For a brief moment of time, largely during the 1960s, Italian spaghetti westerns shot across the international cinematic sky, making luminaries of directors like Sergio Leone and jump-starting Clint Eastwood's feature career.
One of the most celebrated of these films was Sergio Corbucci's 1968 "The Great Silence," an epic with an eclectic cast — France's Jean-Louis Trintignant, Germany's Klaus Kinski and, making her big-screen debut, America's Vonetta McGee — and a formidable reputation.
Quentin Tarantino, for one, counts Corbucci in general and this film in particular as major influences. His "The Hateful Eight" has a snowy setting similar to this film's and his "Django Unchained" was inspired by Corbucci's 1966 "Django."
Despite all this, "The Great Silence" has never had a theatrical release in this country. Now, courtesy of a 50th anniversary restoration, it is getting that, making it possible to see not only where that reputation comes from, but why this event has been so long in coming.
For while the film's masterful imagery — this might be the coldest, snowiest western ever — and inventive Ennio Morricone score are spectacular, less audience friendly is a nihilistic, revisionist denouement that apocalyptically subverts the genre's norms. A double bill with "The Apple Dumpling Gang" is not in this film's future.
Italian westerns are weird and over the top by definition, and, as team-written in the Italian fashion by Corbucci and three other writers, including his younger brother Bruno, "The Great Silence" is squarely in that tradition.

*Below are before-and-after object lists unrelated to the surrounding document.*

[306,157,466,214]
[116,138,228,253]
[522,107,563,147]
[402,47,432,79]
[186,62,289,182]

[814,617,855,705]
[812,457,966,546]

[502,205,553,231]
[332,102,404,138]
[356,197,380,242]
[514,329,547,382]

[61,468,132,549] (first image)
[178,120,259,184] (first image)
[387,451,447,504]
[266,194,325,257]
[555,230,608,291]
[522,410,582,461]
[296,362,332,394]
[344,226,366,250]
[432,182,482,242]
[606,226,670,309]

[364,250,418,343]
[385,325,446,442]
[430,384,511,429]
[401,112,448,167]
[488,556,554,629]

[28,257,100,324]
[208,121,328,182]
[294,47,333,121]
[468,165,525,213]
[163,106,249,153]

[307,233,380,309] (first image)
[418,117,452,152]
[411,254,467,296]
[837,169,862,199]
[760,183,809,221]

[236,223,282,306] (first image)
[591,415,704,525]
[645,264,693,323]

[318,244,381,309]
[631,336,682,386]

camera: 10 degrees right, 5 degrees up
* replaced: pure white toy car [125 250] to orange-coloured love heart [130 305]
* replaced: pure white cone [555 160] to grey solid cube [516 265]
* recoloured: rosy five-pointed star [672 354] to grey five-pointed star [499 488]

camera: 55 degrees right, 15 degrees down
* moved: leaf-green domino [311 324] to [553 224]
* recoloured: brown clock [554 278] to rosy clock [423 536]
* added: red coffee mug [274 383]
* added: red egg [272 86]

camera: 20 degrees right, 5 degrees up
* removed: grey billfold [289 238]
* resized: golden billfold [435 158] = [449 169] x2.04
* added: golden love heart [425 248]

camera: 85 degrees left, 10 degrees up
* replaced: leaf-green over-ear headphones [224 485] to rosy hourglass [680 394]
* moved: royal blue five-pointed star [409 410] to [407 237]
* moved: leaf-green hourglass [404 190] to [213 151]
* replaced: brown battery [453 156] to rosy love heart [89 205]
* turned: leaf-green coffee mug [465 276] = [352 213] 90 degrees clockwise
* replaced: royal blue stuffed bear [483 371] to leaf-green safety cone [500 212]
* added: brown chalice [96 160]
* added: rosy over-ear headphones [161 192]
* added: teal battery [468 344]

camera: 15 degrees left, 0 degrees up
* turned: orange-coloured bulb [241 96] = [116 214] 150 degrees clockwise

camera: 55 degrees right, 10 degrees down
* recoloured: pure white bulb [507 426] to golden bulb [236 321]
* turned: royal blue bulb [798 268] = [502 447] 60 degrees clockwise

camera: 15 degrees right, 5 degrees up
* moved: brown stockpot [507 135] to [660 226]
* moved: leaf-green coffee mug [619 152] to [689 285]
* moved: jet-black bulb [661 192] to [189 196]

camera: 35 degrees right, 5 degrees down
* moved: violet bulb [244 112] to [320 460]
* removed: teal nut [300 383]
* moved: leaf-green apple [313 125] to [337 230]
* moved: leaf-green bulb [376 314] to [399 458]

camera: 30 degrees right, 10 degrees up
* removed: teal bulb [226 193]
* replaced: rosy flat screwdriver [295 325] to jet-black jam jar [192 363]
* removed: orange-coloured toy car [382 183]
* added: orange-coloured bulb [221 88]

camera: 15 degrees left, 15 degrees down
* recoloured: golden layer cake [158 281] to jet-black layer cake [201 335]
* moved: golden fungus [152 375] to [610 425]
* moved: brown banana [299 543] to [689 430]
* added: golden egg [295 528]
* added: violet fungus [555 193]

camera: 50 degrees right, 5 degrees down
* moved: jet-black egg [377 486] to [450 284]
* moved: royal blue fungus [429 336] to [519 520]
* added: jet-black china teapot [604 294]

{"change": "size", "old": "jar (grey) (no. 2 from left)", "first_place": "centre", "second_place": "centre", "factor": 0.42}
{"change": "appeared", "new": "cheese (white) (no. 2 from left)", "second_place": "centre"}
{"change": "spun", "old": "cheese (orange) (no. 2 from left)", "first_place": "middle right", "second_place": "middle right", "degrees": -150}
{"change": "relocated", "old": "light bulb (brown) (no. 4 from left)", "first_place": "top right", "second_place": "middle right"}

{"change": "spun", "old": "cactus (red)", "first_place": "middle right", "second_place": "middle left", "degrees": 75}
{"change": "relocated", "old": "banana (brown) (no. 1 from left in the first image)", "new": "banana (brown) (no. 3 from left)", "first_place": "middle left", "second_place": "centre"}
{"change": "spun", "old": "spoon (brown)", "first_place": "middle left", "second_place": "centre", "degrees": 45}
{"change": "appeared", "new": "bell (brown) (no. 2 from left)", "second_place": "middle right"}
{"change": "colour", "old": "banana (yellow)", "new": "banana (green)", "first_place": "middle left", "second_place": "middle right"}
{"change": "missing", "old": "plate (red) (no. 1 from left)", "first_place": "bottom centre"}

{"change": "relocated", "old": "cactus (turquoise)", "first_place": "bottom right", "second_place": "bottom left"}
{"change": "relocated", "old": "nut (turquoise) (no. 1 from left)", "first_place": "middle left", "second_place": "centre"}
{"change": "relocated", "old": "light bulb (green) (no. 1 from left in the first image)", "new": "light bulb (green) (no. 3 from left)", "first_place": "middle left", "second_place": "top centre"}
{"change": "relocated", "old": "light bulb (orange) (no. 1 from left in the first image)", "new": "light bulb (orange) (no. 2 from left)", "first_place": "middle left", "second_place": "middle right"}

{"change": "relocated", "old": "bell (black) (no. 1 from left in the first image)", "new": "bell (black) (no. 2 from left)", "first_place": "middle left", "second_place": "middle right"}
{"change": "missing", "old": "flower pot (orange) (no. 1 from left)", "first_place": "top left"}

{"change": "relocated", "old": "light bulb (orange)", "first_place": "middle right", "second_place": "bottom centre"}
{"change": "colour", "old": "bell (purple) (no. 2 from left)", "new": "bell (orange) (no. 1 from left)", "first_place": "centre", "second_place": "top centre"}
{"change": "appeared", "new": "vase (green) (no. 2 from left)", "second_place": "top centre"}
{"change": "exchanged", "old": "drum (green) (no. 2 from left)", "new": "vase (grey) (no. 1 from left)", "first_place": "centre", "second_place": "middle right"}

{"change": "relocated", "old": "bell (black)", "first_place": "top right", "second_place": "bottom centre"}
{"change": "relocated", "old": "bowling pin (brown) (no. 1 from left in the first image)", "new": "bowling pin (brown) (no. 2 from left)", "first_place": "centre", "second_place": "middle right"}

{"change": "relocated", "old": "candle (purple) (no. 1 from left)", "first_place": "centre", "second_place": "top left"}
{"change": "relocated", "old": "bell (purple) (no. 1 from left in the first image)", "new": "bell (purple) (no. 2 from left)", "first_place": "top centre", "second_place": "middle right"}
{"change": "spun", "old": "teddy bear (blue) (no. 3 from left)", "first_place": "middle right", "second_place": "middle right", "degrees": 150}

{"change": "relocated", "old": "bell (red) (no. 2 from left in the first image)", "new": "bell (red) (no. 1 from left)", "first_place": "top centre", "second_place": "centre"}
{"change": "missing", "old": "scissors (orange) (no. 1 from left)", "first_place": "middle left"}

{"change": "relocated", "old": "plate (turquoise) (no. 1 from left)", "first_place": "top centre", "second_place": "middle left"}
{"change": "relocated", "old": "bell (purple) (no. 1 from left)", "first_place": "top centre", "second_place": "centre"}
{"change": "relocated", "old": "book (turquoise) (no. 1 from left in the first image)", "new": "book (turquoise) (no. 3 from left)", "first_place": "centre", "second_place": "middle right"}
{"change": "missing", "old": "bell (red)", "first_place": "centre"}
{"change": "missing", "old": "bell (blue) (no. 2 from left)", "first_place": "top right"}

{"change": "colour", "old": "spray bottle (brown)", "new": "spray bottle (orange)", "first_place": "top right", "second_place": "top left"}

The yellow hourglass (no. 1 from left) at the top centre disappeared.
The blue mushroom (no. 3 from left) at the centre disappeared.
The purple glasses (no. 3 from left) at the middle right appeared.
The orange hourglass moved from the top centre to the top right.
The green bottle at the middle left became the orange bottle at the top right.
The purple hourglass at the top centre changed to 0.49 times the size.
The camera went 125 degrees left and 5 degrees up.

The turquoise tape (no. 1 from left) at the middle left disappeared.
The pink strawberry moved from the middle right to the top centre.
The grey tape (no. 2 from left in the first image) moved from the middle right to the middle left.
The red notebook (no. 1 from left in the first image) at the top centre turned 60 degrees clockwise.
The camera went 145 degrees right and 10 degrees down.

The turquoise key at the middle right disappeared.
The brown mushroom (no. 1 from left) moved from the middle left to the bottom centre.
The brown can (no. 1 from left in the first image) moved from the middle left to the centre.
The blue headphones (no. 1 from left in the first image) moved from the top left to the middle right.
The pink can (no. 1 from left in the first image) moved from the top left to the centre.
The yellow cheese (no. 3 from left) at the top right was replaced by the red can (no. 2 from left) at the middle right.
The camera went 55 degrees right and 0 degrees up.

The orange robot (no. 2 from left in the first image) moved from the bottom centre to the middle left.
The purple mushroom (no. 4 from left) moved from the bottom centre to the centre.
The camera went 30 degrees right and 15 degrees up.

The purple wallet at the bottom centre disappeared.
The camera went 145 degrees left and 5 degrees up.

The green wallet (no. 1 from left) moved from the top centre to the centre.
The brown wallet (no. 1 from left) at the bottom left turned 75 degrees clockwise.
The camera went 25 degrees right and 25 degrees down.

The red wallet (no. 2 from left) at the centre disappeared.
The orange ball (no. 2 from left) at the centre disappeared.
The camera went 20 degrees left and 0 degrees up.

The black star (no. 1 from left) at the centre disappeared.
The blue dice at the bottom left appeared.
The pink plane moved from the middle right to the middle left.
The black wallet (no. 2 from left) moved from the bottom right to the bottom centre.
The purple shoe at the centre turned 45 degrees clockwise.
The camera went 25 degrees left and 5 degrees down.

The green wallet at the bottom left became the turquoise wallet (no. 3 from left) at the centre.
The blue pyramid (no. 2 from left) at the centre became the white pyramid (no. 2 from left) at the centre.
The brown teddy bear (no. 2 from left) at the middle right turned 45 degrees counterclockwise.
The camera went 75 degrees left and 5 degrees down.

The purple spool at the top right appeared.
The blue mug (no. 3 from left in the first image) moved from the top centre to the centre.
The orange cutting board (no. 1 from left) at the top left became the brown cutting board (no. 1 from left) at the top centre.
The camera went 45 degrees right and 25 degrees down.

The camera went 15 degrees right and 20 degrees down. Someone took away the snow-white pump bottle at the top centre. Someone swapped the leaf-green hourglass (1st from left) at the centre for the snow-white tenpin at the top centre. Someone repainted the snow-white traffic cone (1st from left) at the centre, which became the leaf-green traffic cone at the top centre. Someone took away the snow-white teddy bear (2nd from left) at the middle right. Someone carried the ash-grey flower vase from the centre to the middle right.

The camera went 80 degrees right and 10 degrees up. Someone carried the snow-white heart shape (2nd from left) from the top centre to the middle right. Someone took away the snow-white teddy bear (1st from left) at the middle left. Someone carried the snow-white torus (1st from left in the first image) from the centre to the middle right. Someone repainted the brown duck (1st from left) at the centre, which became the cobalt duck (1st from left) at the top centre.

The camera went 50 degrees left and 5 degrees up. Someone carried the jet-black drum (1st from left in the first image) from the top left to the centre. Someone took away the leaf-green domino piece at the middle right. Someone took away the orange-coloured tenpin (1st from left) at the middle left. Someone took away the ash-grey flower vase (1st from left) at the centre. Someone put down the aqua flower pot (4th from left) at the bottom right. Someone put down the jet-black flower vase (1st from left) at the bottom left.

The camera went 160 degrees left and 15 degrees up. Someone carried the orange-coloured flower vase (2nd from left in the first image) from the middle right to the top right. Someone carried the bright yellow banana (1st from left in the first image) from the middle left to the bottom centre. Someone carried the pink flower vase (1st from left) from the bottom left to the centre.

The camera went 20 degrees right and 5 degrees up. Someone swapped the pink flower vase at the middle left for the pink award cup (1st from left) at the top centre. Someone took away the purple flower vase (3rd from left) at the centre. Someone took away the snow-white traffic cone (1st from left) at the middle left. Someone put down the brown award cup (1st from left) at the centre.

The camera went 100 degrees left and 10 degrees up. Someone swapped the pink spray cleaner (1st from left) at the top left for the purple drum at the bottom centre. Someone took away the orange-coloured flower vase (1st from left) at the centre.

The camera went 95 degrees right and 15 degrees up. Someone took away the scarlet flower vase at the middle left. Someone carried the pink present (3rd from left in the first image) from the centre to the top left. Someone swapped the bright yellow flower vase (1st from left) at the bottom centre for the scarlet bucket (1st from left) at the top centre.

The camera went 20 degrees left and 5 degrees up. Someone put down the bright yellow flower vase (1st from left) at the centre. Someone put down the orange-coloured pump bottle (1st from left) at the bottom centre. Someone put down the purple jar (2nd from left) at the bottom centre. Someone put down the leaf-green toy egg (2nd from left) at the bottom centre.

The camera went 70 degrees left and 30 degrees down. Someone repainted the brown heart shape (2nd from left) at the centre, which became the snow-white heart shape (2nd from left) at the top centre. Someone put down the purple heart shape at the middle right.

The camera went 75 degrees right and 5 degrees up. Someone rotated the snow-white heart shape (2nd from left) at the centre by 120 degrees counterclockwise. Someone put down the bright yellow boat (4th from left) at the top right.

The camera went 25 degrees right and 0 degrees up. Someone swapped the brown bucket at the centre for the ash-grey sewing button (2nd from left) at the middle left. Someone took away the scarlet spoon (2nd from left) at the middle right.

But if the style is familiar, the visuals definitely are not, and "The Great Silence," shot in Italy's Dolomites during what looks to be the snowstorm of the century, starts with a knockout.
A man on horseback is slowly, ever so slowly, making his way through massive snowdrifts that all but bury his horse, and cinematographer Silvano Ippoliti, sensing what he's got, lets the ride play out as long as he can.
That man would be Silence, an individual who, true to his name, never speaks a word. He's played by French star Trintignant, who reportedly took the part because he didn't have to learn any lines.
Silence is a man with a burning hatred of bounty hunters, so much so that he has dedicated his life to riding around the West killing as many of them as he can using a machine pistol so huge its holster has a flip-top lid.
Silence's methodology is simple: he goads the bounty hunters to shoot first before he himself fires. "He is faster than the devil," an eyewitness reports. "For all I know he is the devil."
On the other side of the table is Loco, the most evil and proficient of bounty hunters, played with uncharacteristic reserve by the volatile Kinski.
Almost apologetic about his work ("It's our bread and butter," he says), Loco is nevertheless ruthless and sadistic in the pursuit of it, someone who would as soon kill someone as look at them. If there is a price on your head, Loco wants you dead.
It is one of the peculiar conceits of "The Great Silence" that the "criminals" that people like Loco terminate are not criminals at all but members of the West's proletariat, who have been manipulated into crippling debt by the local plutocrat Henry Policutt (Luigi Pistilli).
Equally helpless is the well-meaning but hapless Sheriff Burnett (Italian western veteran Frank Wolff), who is ordered to the very mythical town of Snow Hill, Utah, to try to create some law and order. Not very likely.
The final part of the dramatic puzzle is provided by Pauline (McGee), quite affecting as a young widow whose husband was a bounty hunter victim and who is desperate for revenge.
Silence, bound by his nature and, as we learn, his history, is determined to provide it, but nothing works out the way these people, not to mention audiences who love classic Hollywood westerns, expect. Not even close.